=== Begin Enclosure ===

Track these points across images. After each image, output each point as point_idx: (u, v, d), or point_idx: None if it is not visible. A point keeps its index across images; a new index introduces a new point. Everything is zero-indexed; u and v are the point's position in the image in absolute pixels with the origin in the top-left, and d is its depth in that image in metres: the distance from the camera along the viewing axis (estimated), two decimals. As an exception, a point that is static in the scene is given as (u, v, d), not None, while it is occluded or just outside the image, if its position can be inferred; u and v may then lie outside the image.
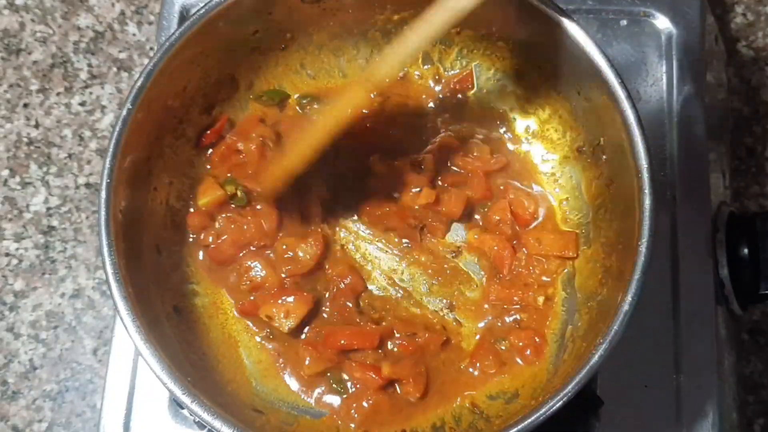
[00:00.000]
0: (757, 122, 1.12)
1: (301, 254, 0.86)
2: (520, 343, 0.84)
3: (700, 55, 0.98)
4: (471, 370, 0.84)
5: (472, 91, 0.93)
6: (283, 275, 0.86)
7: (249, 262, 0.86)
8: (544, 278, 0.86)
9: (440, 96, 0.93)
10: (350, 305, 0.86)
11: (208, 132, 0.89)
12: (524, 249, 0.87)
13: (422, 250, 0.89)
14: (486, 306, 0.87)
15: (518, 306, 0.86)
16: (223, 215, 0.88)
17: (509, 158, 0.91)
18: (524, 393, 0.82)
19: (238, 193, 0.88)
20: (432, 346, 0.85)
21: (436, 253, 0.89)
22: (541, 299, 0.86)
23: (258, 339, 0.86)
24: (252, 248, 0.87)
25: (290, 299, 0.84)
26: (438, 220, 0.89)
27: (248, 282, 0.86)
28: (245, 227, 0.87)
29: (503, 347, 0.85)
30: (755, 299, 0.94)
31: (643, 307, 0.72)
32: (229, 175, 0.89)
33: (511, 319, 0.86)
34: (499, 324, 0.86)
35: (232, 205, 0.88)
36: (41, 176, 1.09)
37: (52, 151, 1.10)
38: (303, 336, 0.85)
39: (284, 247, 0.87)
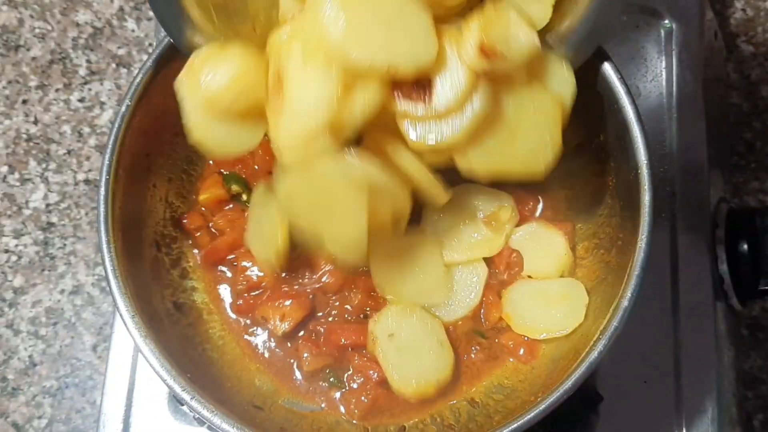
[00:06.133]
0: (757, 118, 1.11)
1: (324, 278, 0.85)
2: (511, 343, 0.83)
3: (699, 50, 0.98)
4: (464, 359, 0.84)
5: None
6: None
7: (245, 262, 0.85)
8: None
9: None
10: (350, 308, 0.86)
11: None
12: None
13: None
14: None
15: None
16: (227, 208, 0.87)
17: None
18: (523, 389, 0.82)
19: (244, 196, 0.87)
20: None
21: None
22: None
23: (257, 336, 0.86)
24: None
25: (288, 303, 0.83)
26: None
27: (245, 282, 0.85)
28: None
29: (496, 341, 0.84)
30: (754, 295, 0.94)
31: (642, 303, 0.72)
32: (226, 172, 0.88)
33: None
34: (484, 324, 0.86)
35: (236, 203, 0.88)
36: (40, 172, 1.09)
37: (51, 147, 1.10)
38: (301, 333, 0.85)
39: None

=== End Enclosure ===
=== Begin Enclosure ===

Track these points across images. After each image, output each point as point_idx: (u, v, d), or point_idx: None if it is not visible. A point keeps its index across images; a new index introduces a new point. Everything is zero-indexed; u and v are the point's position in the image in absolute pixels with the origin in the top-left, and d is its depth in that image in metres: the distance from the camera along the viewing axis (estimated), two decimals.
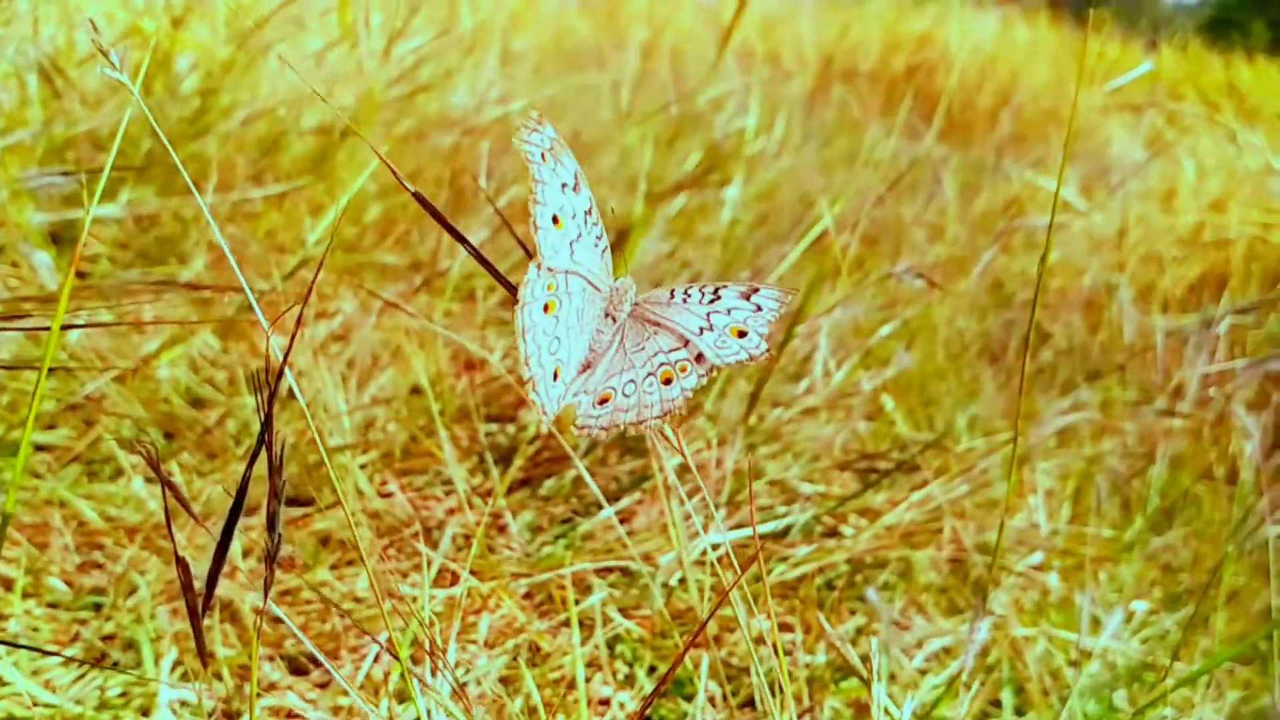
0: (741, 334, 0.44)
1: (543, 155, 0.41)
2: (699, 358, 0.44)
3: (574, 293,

=== End Enclosure ===

§ **Exercise directions**: Whenever the word "zero" shows up in a line of the entries, copy that line.

§ **Response box**:
Track these points across images. After each image, output each point as point_idx: (u, v, d), or point_idx: None if it is not visible. A point keeps its index across images; a new index introduces a new point. Everything is zero-indexed; u and v are the point's position in the image in absolute pixels with the origin in the top-left, and d is its depth in that image in metres: the distance from the camera along the viewing axis (estimated), two decimals. As an exception, a point that is static in the scene is given as (u, v, d), not None, while it is occluded or just outside the image, if its position can be inferred; u and v may then lie outside the image.
Track these points across images. After each image, output each point as point_idx: (u, v, d), or point_idx: None if it is not visible. A point keeps its index across images; a new index introduces a new point. Everything is zero-indexed; u and v are the point's position in the image in absolute pixels with the origin in the top-left, and d is its depth in that image in metres: the distance from the camera along the viewing axis (estimated), two decimals.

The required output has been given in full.